# Solitary Bees - Yard Infestation!!



## ur1ofus (Nov 4, 2007)

TIA for any advice/help you might offer..

So I recently bought a house. I just closed at the end of March and I'm up in NE Ohio. That means of course, that while I was buying the house and going through the inspection and papers and such, it was cold and sometimes snowy. So I'm 2 weeks into unpacking and moving in now and WOW did I get a surprise...

BEES!! Lots and lots of bees. Hundreds. Maybe more as I gave up counting.:huh:

From what I can tell these bees are burrowing into the ground. There are hundreds of tiny mounds of dirt/holes in the front yard.
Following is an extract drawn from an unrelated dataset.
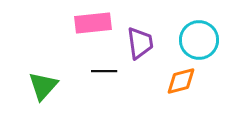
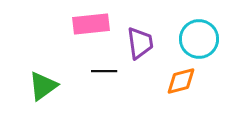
pink rectangle: moved 2 px left, 1 px down
cyan circle: moved 1 px up
green triangle: rotated 12 degrees clockwise
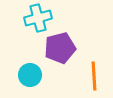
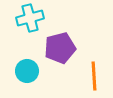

There is a steep slope running the yard to the sidewalk and it seems thin soiled and mostly dry. From their behavior (not swarming, not defensive/agressive) and from their looks (small, dark) and what I've been able to find online... they are some sort of solitary bee.

However, every day when I go outside there are more and More and MORE holes. Everything I've read says 'Oh they're so nice, build a little house to attract them to your garden' but to me... in a wood shingled house and a first time homeowner I feel like they are pests and my house is in the middle of their almighty kingdom. 

My neighbors yard also seems like it's having the problem too, tho not AS badly and I'm really at a loss as to what to do. I wouldn't mind a few of these 'solitary' bees floating around but you can't walk outside without TONS of them buzzing around and now in the last 2 days I've found close to 50+ holes and mounds in the back yard as well.

I have a dog who stays out back. No kids. The front is landscaped nicely and I don't want to crush the garden but I might if that's what it takes.

Does anyone have any suggestions or help for me?

Thank you!!


----------



## gma2rjc (Nov 21, 2008)

You'll probably need to hire an exterminator. See if your neighbor wants to have his yard taken care of at the same time. 

We've had yellow jackets in our yard for at least 10 years (probably longer). We never had a problem with them. Last year, they attacked two of the little boys I take care of. 

I'm not sure what kind of bees you have there, but I'm worried that your dog or neighbor kids will stir them up some time and get hurt.


----------



## LPinDecatur (Apr 20, 2009)

*miner bees*

I had the same problem this year. There were thousands of them. I felt really bad about killing them because they were not aggressive and I know bees do a lot of good for the environment, but there were just too many. Mine were also mostly concentrated on a slope. I just got a general ground dwelling insecticide spray (applied through the hose) and it killed them in a few hours. I'm sure not all of them will die, which is good. But, it got the numbers down so people are no longer afraid to walk by my house.

good luck
lp


----------



## Rivethead (Dec 26, 2008)

They are Diggger Bees - they are not aggressive - I don't know that I've ever heard of anyone stung by a Digger Bee. They can be a nuisance early in the spring since they are all doing the same thing at the same time. 

They are valuable pollinators and with the problems Honey Bees are having... well I think my opinion already leaked through. Good luck to you....

http://ohioline.osu.edu/hyg-fact/2000/2143.html


----------